Posted by mrbrent at 1:53 PM
carroll & carroll booksellers
A book store I loved: Carroll & Carroll Booksellers, in beautiful downtown Stroudsburg, Pennsylvania. "There is no such city," you think to yourself, but there is indeed. If ever you are driving majestic Interstate 80 from coast to coast, the eastern-most sizable town in PA is Stroudsburg. It has a university, I hear, and has been relentlessly marketed as an affordable bedroom community for New Yorkers. It may well be so, but at 80 miles away, that's a bear of a commute. New Haven is equidistant, and Trenton, NJ is closer. But it's nestled in the foothills of the Poconos, a rock's throw from the Delaware Water Gap, which is a breathtaking little view in daylight.And the bookstore itself, tucked into a storefront on what passes for Main Street (actually called Main Street!), is not as big as you would like, but there are books stacked in every available space, though leaving comfortable room for your browsing pleasure. It may be pure luck, but Carroll & Carroll decimated my wishlist of sci-fi paperbacks — holes in the collection were filled. And sure I could've hit Amazon and done that with a few clicks, but Amazon does not smell as good and bookish as Carroll & Carroll.

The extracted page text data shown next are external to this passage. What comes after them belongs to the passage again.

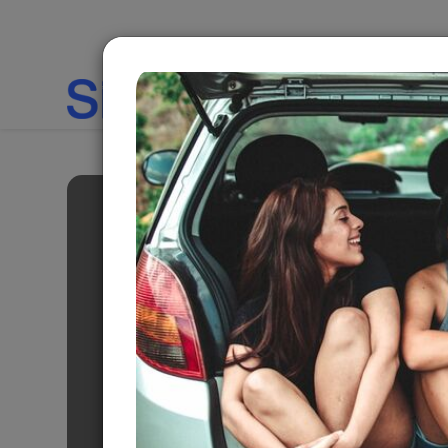
Thuê xe tự lái Kia 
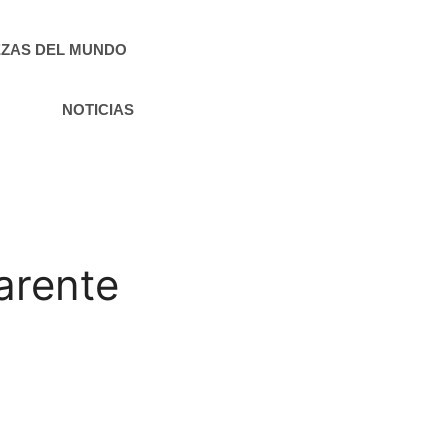
ZAS DEL MUNDO
NOTICIAS
arente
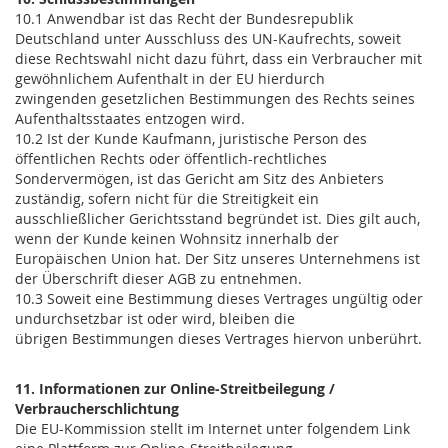
10.1 Anwendbar ist das Recht der Bundesrepublik
Deutschland unter Ausschluss des UN-Kaufrechts, soweit
diese Rechtswahl nicht dazu führt, dass ein Verbraucher mit
gewöhnlichem Aufenthalt in der EU hierdurch
zwingenden gesetzlichen Bestimmungen des Rechts seines
Aufenthaltsstaates entzogen wird.
10.2 Ist der Kunde Kaufmann, juristische Person des
öffentlichen Rechts oder öffentlich-rechtliches
Sondervermögen, ist das Gericht am Sitz des Anbieters
zuständig, sofern nicht für die Streitigkeit ein
ausschließlicher Gerichtsstand begründet ist. Dies gilt auch,
wenn der Kunde keinen Wohnsitz innerhalb der
Europäischen Union hat. Der Sitz unseres Unternehmens ist
der Überschrift dieser AGB zu entnehmen.
10.3 Soweit eine Bestimmung dieses Vertrages ungültig oder
undurchsetzbar ist oder wird, bleiben die
übrigen Bestimmungen dieses Vertrages hiervon unberührt.
11. Informationen zur Online-Streitbeilegung /
Verbraucherschlichtung
Die EU-Kommission stellt im Internet unter folgendem Link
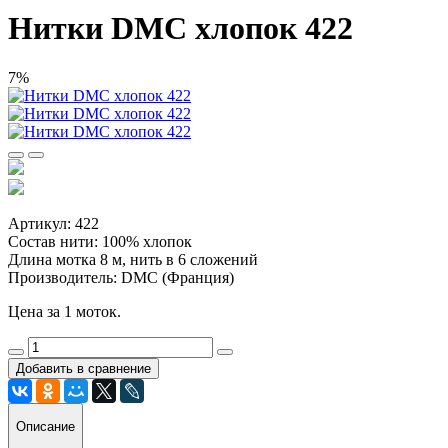
Нитки DMC хлопок 422
7%
Артикул: 422
Состав нити: 100% хлопок
Длина мотка 8 м, нить в 6 сложений
Производитель: DMC (Франция)
Цена за 1 моток.
Добавить в сравнение
Описание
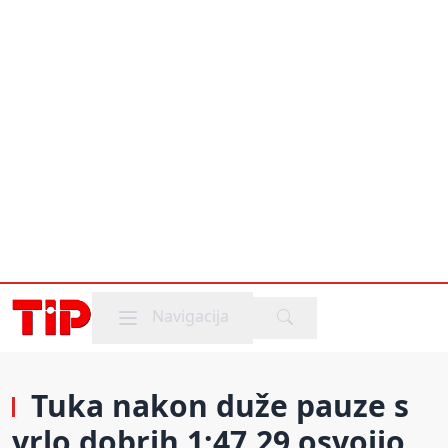
Mobile menu
Navigacija
Tuka nakon duže pauze s
vrlo dobrih 1:47.29 osvojio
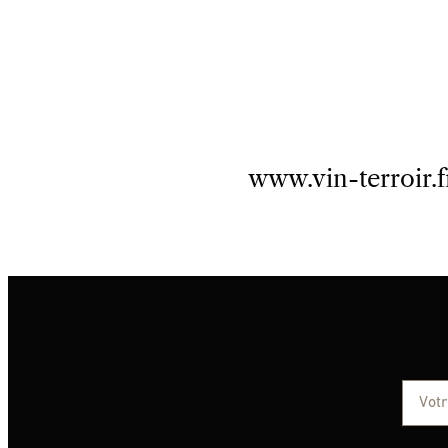
www.vin-terroir.f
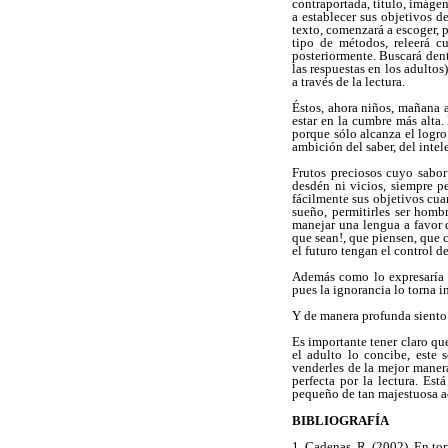
contraportada, título, imágene
a establecer sus objetivos d
texto, comenzará a escoger, 
tipo de métodos, releerá c
posteriormente. Buscará dent
las respuestas en los adulto
a través de la lectura.
Éstos, ahora niños, mañana a
estar en la cumbre más alta.
porque sólo alcanza el logro
ambición del saber, del intele
Frutos preciosos cuyo sabor 
desdén ni vicios, siempre p
fácilmente sus objetivos cua
sueño, permitirles ser homb
manejar una lengua a favor 
que sean!, que piensen, que 
el futuro tengan el control d
Además como lo expresaría 
pues la ignorancia lo torna in
Y de manera profunda siento 
Es importante tener claro qu
el adulto lo concibe, este
venderles de la mejor manera
perfecta por la lectura. Es
pequeño de tan majestuosa a
BIBLIOGRAFÍA
1. Cadenas, R. (2002). En to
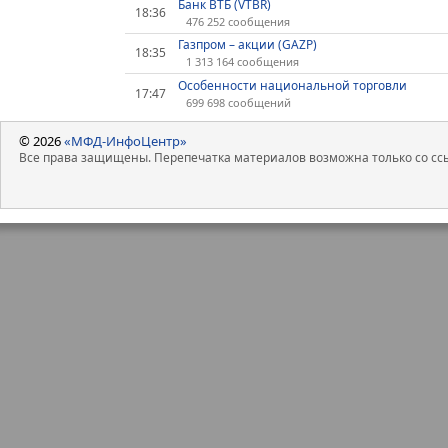
Банк ВТБ (VTBR)
18:36
476 252 сообщения
Газпром – акции (GAZP)
18:35
1 313 164 сообщения
Особенности национальной торговли
17:47
699 698 сообщений
© 2026
«МФД-ИнфоЦентр»
Все права защищены. Перепечатка материалов возможна только со ссы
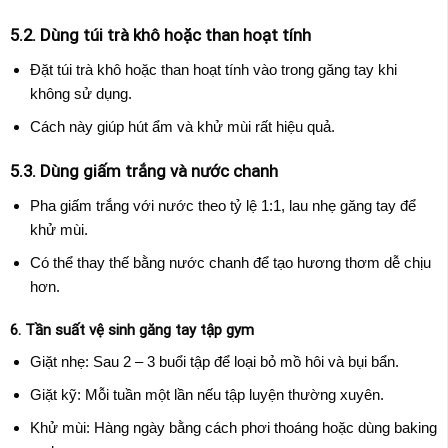
5.2. Dùng túi trà khô hoặc than hoạt tính
Đặt túi trà khô hoặc than hoạt tính vào trong găng tay khi
không sử dụng.
Cách này giúp hút ẩm và khử mùi rất hiệu quả.
5.3. Dùng giấm trắng và nước chanh
Pha giấm trắng với nước theo tỷ lệ 1:1, lau nhẹ găng tay để
khử mùi.
Có thể thay thế bằng nước chanh để tạo hương thơm dễ chịu
hơn.
6. Tần suất vệ sinh găng tay tập gym
Giặt nhẹ: Sau 2 – 3 buổi tập để loại bỏ mồ hôi và bụi bẩn.
Giặt kỹ: Mỗi tuần một lần nếu tập luyện thường xuyên.
Khử mùi: Hàng ngày bằng cách phơi thoáng hoặc dùng baking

As I checked out I grabbed a pamphlet advertising used and rare booksellers of the Commonwealth of Pennsylvania, and the (presumed) owner scolded me not to rely on it and to check the yellow pages wherever I go, because there are all kinds of stores not listed because they were scared away by whatever fees charged by the pamphlet. "Too cheap," she sneered, while still doing them the favor of advising me to find them wherever they hide. So let's call her crusty but charming, a Kenny Shopsin of the bookstore.
No they do not have a website, which is entirely in line with their scruffy charm. But they are at 740 Main Street — easy on/easy off from I-80 Exit 307.